Si la prometida sobrevivía la noche ilesa, era aceptada en la familia. El problema era que ninguna lo lograba.
Ocho prometidas habían entrado a esa hacienda, y ocho habían salido en bolsas para cadáveres. El patrón era siempre el mismo, una muerte inexplicable durante la noche, sin testigos, sin señales de lucha. La policía, influenciada por el poder y el dinero de los Mendoza, siempre cerraba el caso con la misma conclusión: suicidio. La sociedad murmuraba, la prensa especulaba, pero nadie se atrevía a desafiar a la familia más poderosa de la ciudad. Las muertes se convirtieron en una leyenda urbana, un cuento de terror susurrado en las cenas de la alta sociedad.
Entonces aparecí yo, Elena. Me presenté en la mansión de los Mendoza vestida con mi traje de mariachi, el guitarrón colgado a mi espalda. No tenía la ropa de diseñador ni las joyas de las mujeres que solían frecuentar esa casa. Me paré frente a la matriarca, Doña Isabella Mendoza, una mujer de mirada fría y postura rígida, y declaré mi amor por su hijo, el apuesto y arrogante heredero, Ricardo Mendoza. Dije que estaba dispuesta a enfrentar la tradición, a pasar la noche en la hacienda para demostrar que era digna de él.
Doña Isabella me miró con desdén, pero había un brillo de curiosidad en sus ojos. Una mariachi. Era algo nuevo, algo exótico para su colección de futuras nueras fallidas.
Pero mi nombre no era solo Elena, la mariachi de voz angelical. Mi verdadero yo era Elena, la hermana menor de Sofía.
Sofía fue la primera prometida. La número uno. Hace ocho años, ella entró a esa hacienda y nunca salió. Era una panadera, una mujer sencilla y dulce cuyo único pecado fue enamorarse del hombre equivocado. La encontraron muerta, pero su muerte no fue un suicidio. El informe forense que logré obtener de manera ilegal contaba una historia diferente, una historia de brutalidad y tortura. Tenía las uñas rotas, como si hubiera arañado las paredes tratando de escapar. Su cuerpo estaba cubierto de moretones y quemaduras. La habían matado lentamente, con una crueldad inimaginable.
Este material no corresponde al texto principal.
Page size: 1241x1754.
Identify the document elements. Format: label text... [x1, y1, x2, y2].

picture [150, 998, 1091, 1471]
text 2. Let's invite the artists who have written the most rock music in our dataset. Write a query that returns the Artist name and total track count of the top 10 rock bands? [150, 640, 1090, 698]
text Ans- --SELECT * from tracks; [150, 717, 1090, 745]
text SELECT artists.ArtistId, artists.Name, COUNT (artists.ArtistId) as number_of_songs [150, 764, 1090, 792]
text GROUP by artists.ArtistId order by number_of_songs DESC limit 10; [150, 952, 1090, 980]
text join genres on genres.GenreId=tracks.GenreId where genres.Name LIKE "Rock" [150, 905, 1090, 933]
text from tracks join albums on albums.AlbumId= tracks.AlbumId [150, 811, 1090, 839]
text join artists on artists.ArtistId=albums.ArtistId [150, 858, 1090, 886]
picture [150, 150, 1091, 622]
La policía y la familia Mendoza enterraron la verdad. Dijeron que Sofía se había quitado la vida, que estaba loca, que no pudo soportar la presión de unirse a una familia tan importante. Destruyeron su reputación para proteger la suya. Y mi familia, mi propio padre, lo permitió. Los Mendoza lo amenazaron, y él, un humilde panadero, cedió. Se quedó callado mientras difamaban el nombre de su hija muerta.
Yo era solo una estudiante de música en ese entonces, brillante y con un futuro prometedor. Pero el día que vi el cuerpo de mi hermana, la música murió dentro de mí. En su lugar, nació una sed de venganza fría y calculadora. Abandoné mi beca en el conservatorio y, en secreto, me inscribí en la facultad de criminología forense. Durante ocho años, me dediqué a estudiar, a prepararme, a analizar cada detalle de la muerte de mi hermana y de las siete que le siguieron. Me convertí en una experta en venenos, en psicología criminal, en manipulación.
Ahora, después de años de preparación, había regresado a la Ciudad de México. Me había transformado en Elena, la mariachi, una fachada perfecta para acercarme a ellos. Me ofrecí como la novena prometida de Ricardo, decidida a entrar en esa hacienda y desenterrar la verdad, sin importar el costo. Iba a vengar a Sofía, y la familia Mendoza pagaría por lo que le hizo.